*Task:* Rewrite the data starting with the line that contains "right hip: (80, 123, -9)" and going on through the line that contains "right shoulder: (189, 83, 0)", and keep every other line unchanged. In each keypoint, increase both pixel coordinates and the depth value by 51.

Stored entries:

▶

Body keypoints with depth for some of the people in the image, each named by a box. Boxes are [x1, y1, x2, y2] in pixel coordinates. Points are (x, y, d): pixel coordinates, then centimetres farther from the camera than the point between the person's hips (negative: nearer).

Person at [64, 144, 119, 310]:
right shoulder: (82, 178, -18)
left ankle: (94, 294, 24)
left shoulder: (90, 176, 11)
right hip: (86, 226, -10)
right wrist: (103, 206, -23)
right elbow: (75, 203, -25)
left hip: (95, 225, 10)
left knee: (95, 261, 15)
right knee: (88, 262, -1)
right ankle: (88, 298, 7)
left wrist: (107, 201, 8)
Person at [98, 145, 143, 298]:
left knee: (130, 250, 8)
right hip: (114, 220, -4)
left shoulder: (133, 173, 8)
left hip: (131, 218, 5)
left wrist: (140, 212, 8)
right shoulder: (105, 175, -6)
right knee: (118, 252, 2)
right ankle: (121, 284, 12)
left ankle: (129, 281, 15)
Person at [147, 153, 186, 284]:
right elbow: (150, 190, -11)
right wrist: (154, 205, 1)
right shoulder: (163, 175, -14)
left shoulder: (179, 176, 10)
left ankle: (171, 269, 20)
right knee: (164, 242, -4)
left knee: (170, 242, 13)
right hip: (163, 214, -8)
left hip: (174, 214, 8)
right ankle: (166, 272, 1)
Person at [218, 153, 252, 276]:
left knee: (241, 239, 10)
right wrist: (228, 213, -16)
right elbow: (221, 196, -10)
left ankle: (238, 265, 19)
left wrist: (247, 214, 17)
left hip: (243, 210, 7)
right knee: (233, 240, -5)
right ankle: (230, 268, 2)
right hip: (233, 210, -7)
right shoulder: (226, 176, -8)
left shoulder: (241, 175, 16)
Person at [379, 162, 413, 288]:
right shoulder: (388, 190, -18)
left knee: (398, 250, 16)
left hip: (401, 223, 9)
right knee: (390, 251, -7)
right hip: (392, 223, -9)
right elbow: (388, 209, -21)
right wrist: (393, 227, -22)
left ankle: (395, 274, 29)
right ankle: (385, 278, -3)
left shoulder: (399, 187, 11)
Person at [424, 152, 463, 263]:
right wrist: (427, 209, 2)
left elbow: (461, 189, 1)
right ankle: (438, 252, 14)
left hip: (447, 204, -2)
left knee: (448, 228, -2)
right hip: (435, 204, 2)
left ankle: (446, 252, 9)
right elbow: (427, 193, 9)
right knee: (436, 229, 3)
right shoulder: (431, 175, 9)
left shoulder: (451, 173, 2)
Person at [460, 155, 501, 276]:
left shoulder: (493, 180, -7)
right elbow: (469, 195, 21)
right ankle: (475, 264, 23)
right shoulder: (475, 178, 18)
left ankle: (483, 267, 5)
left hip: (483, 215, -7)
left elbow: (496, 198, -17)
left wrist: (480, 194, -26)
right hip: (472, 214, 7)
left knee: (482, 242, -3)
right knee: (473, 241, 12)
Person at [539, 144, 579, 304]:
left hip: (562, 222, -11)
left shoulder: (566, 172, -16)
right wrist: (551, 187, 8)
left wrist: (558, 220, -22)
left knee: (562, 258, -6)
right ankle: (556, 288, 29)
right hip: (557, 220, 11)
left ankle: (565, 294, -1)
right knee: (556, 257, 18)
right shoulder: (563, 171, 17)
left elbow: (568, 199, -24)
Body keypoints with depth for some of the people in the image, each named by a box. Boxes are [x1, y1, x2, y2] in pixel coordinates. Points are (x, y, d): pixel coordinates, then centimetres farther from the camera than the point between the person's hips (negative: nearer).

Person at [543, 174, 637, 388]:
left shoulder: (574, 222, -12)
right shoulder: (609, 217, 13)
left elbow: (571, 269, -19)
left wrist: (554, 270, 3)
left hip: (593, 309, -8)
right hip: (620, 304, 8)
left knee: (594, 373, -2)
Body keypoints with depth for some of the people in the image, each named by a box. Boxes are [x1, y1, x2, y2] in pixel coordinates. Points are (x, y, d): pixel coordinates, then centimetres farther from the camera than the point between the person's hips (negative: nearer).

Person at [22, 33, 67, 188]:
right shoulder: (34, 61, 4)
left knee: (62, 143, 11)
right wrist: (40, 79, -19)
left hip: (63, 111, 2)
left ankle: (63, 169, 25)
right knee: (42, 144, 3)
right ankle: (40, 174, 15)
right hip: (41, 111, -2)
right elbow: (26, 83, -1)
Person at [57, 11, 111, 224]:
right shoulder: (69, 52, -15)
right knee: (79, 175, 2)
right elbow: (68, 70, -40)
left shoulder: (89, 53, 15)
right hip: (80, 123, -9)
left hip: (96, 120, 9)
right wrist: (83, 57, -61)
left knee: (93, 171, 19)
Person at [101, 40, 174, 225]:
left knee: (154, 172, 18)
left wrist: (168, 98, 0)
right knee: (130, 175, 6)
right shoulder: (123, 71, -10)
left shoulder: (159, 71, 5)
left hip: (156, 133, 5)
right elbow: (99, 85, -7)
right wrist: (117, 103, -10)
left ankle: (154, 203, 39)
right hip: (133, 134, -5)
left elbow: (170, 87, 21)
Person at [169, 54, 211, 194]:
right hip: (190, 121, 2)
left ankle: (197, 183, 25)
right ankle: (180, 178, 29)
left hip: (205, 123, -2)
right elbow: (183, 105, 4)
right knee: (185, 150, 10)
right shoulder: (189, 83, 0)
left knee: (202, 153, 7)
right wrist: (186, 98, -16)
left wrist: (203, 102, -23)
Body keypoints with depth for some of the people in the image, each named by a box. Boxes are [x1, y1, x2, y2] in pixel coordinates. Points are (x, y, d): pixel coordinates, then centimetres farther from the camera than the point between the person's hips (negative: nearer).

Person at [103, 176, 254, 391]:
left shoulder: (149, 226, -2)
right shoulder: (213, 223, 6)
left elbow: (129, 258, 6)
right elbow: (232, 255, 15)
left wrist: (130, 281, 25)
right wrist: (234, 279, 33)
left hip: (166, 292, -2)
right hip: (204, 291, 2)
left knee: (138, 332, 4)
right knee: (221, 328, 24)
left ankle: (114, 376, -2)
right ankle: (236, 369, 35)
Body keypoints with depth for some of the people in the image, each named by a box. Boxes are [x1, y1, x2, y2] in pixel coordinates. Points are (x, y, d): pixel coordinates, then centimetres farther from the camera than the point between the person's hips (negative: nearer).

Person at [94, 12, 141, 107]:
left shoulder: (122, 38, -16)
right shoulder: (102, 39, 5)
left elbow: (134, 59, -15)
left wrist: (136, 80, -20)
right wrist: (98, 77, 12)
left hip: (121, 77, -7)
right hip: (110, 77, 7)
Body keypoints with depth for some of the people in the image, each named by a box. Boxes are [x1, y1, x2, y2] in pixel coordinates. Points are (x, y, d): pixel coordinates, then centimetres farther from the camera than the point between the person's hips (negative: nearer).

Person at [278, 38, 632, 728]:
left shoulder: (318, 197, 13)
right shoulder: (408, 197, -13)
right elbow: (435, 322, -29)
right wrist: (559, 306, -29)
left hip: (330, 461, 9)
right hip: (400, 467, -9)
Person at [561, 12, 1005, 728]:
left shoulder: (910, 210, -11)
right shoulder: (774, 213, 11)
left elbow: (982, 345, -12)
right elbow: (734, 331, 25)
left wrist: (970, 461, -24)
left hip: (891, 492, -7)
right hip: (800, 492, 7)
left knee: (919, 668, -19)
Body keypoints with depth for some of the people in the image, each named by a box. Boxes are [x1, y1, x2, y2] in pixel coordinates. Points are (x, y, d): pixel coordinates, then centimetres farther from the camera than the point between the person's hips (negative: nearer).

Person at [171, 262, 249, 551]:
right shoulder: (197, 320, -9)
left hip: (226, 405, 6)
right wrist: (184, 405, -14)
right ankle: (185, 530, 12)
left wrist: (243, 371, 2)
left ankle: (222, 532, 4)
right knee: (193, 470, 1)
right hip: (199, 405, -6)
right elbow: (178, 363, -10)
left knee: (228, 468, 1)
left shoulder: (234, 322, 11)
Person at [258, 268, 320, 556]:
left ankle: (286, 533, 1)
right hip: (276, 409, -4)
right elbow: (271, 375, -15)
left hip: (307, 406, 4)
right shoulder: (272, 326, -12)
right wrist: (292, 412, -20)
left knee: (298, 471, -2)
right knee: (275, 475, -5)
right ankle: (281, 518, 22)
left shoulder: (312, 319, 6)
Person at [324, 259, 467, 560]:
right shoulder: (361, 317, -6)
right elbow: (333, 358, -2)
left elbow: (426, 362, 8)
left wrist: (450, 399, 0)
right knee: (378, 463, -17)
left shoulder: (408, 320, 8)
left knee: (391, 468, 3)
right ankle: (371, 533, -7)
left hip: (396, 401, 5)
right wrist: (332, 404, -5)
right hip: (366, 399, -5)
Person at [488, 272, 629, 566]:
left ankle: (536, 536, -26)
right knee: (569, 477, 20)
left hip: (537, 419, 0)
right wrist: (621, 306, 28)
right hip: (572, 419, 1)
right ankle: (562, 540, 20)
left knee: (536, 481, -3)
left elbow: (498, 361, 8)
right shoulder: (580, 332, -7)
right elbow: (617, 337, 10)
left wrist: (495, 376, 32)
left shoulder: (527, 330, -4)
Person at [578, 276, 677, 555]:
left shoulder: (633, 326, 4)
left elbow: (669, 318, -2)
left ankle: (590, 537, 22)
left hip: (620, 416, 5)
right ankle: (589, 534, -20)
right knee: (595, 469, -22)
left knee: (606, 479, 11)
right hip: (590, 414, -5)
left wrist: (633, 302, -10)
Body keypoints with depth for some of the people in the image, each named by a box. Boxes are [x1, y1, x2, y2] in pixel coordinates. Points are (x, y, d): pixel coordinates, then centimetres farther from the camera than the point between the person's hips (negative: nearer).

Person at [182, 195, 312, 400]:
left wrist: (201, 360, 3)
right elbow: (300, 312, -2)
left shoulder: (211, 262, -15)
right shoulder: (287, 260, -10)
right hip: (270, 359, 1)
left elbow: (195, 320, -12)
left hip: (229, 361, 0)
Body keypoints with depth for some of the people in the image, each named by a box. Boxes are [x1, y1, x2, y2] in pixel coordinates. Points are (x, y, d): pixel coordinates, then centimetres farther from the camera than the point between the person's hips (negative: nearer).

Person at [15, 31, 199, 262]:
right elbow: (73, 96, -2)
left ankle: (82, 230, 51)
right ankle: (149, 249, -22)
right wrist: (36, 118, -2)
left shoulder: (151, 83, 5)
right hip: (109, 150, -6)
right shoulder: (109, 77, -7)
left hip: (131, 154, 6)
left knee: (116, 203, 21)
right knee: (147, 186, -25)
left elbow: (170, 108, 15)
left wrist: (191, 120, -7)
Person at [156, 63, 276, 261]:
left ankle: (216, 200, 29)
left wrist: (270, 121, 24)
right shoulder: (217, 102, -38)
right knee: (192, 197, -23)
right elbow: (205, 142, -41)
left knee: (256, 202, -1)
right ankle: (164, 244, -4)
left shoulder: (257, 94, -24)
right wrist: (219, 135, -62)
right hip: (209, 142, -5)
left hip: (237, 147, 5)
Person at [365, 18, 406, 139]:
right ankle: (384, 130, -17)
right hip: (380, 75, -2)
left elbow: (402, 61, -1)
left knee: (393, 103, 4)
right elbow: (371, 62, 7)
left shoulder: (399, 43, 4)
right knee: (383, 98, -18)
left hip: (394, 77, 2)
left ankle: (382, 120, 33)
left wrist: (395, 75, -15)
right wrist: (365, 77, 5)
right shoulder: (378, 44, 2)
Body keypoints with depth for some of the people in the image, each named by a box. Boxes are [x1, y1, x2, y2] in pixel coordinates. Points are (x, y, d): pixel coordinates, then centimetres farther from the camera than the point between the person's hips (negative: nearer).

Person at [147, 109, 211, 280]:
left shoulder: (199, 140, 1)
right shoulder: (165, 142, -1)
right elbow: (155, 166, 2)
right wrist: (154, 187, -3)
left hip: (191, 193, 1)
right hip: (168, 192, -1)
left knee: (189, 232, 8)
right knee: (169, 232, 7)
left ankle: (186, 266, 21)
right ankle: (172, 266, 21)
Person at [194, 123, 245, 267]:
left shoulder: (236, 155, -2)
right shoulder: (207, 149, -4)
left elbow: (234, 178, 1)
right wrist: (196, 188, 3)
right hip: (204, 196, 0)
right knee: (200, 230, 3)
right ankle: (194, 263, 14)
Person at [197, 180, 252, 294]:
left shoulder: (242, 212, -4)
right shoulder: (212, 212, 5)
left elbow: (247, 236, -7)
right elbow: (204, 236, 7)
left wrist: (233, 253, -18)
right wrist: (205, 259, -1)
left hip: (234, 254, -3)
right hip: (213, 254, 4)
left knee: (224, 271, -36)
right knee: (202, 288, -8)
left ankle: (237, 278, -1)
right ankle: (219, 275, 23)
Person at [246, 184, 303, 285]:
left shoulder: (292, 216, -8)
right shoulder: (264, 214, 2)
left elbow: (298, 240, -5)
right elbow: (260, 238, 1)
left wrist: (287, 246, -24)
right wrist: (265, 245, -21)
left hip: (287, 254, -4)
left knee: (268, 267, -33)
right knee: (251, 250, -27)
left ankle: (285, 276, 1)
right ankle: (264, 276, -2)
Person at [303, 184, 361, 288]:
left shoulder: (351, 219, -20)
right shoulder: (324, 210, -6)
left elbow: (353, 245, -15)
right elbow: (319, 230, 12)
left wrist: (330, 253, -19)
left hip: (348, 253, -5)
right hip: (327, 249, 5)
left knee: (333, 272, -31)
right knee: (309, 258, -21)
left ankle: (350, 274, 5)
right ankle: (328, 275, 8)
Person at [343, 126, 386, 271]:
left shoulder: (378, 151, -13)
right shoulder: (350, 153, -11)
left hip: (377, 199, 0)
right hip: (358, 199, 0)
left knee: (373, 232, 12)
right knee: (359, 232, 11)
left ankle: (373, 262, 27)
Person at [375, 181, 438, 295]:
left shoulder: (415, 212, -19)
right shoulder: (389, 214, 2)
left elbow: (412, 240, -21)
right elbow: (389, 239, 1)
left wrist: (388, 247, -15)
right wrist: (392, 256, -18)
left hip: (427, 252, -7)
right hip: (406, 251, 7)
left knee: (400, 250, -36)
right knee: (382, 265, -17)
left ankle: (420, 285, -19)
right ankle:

◀

*The answer:*
right hip: (131, 174, 42)
left hip: (147, 171, 60)
right wrist: (134, 108, -10)
left knee: (144, 222, 70)
Person at [101, 40, 174, 225]:
left knee: (205, 223, 69)
left wrist: (219, 149, 51)
right knee: (181, 226, 57)
right shoulder: (174, 122, 41)
left shoulder: (210, 122, 56)
left hip: (207, 184, 56)
right elbow: (150, 136, 44)
right wrist: (168, 154, 41)
left ankle: (205, 254, 90)
right hip: (184, 185, 46)
left elbow: (221, 138, 72)
Person at [169, 54, 211, 194]:
right hip: (241, 172, 53)
left ankle: (248, 234, 76)
right ankle: (231, 229, 80)
left hip: (256, 174, 49)
right elbow: (234, 156, 55)
right knee: (236, 201, 61)
right shoulder: (240, 134, 51)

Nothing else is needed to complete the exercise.